Page to Alexander the Great

Hermolaus of Macedon (Ἑρμόλαος) was a page to Alexander the Great in 327 BC, who was executed for planning regicide.

==Early life==
The son of hipparch Sopolis of Macedon, Hermolaus was one of the Macedonian youths drawn from sons of the aristocracy who, according to a custom instituted by Philip II of Macedon, attended Alexander the Great as pages.

==Conspirator==
It was during the residence of the king at Bactra in the spring of 327 BC, that a circumstance occurred which led him, in conjunction with some of his fellow pages, to form a conspiracy against the life of Alexander. Among the duties of the pages, who were in almost constant attendance on the king's person, was that of accompanying him when hunting, and it was one of these occasions that Hermolaus gave offence by slaying a wild boar without waiting to allow Alexander the first blow. Highly incensed at this breach of discipline, the king ordered him to be chastised with stripes, and further punished by being deprived of his horse.
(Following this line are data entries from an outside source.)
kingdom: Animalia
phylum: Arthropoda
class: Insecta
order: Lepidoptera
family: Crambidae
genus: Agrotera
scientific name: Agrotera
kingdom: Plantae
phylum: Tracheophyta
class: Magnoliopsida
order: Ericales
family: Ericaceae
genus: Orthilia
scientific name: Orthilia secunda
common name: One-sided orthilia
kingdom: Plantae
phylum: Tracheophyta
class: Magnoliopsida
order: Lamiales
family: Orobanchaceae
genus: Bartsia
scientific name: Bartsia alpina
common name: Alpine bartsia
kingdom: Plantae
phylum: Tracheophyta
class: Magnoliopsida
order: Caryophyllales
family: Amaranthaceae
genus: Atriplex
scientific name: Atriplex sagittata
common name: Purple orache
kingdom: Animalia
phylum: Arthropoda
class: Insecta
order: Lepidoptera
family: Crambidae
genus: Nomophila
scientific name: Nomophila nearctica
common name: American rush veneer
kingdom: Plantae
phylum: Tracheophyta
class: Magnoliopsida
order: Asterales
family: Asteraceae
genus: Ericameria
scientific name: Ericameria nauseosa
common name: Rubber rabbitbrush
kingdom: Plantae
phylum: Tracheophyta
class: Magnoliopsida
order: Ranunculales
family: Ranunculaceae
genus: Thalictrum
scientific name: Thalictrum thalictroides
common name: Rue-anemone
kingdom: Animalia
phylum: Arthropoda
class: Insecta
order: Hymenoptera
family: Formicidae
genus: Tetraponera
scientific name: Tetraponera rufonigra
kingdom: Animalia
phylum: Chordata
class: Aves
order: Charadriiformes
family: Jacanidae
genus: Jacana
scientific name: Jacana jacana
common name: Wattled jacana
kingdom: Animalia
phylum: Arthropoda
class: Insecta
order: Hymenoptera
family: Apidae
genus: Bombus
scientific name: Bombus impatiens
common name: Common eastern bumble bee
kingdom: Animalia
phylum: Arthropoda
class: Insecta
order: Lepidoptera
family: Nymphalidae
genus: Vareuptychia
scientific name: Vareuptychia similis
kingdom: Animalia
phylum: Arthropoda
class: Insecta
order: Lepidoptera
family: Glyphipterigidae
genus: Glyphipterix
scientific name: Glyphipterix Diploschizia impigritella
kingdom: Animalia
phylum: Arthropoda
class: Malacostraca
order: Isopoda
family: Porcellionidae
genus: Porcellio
Hermolaus, a lad of high spirit, already verging on manhood, could not brook this indignity: his resentment was inflamed by the exhortations of the philosopher Callisthenes, his former tutor, and by the sympathy of his most intimate friend and eromenos among his brother pages, Sostratus. Together the two youths eventually formed a scheme to assassinate the king while he slept, the duty of guarding his bed chamber devolving upon the different pages in rotation. They revealed their plan to four of their companions, and the secret was kept, though 32 days are said to have elapsed before they had an opportunity. But on the night, during which Antipater, one of their number, was to keep watch, Alexander happened to stay out all night drinking, possibly on the recommendation of a Syrian soothsayer. The next day the plot was divulged by another page who had been informed in the hope of enlisting him.

==Execution==
Hermolaus and his accomplices were immediately arrested, and subsequently brought before the assembled Macedonians, by whom they were stoned to death after their trials. It appears, however, that they had been previously submitted to examination by torture, when, according to one account, they implicated Callisthenes also in their conspiracy; according to another, and on the whole a more probable one, they maintained that the plot had been wholly of their own devising. Some authors also represented Hermolaus as uttering before the assembled Macedonians a long harangue against the tyranny and injustice of Alexander.